**Work required**
Copy all lines below containing "device".

**Available records**

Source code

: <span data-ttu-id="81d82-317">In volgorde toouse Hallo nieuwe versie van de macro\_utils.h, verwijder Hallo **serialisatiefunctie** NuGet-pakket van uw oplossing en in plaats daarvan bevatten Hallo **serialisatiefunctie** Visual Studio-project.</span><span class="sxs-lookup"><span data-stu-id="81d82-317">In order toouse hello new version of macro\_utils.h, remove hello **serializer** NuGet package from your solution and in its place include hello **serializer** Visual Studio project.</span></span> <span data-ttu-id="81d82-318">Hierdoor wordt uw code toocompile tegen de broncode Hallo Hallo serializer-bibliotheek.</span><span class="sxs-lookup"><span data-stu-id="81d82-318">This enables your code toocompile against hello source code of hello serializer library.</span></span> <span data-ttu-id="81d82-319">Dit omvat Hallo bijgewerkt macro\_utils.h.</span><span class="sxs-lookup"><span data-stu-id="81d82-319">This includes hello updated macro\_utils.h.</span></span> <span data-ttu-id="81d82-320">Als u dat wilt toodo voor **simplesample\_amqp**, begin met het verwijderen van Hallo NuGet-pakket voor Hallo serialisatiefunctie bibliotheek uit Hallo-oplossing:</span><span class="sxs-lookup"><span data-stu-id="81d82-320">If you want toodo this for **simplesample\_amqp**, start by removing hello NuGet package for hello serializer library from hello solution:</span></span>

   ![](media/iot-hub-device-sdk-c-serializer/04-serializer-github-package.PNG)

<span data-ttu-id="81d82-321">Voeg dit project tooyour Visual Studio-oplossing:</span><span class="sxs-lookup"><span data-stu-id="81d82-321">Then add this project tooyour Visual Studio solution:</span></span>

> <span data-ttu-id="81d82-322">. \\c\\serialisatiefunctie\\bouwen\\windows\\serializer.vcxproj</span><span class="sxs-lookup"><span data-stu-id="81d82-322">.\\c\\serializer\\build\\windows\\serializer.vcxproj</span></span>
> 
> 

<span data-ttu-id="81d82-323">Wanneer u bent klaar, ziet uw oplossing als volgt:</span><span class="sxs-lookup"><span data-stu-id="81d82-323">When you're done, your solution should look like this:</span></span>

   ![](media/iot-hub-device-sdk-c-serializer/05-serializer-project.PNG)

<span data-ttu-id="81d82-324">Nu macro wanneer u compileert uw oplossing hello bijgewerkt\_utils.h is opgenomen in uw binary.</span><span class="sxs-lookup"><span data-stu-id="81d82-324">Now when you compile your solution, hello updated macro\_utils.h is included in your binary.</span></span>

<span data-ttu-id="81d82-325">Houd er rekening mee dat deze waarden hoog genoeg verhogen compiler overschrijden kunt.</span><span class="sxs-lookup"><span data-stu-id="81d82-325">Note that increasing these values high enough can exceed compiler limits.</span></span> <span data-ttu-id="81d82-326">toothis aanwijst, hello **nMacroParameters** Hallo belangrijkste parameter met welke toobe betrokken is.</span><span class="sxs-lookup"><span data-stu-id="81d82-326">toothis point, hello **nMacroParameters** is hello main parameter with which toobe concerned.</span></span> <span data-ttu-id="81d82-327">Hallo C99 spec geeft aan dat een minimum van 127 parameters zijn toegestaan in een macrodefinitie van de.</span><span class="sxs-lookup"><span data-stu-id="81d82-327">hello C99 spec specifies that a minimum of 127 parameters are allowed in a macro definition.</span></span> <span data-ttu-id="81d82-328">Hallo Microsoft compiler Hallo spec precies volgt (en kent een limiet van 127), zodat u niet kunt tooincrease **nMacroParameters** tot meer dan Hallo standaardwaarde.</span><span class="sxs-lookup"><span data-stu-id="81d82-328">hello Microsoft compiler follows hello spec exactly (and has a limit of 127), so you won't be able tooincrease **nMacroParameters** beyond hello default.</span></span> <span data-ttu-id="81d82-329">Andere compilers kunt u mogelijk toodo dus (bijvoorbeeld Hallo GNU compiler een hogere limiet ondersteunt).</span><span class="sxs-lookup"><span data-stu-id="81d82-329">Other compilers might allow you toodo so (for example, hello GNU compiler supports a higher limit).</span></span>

**Result below**
   ![](media/iot-hub-device-sdk-c-serializer/04-serializer-github-package.PNG)
   ![](media/iot-hub-device-sdk-c-serializer/05-serializer-project.PNG)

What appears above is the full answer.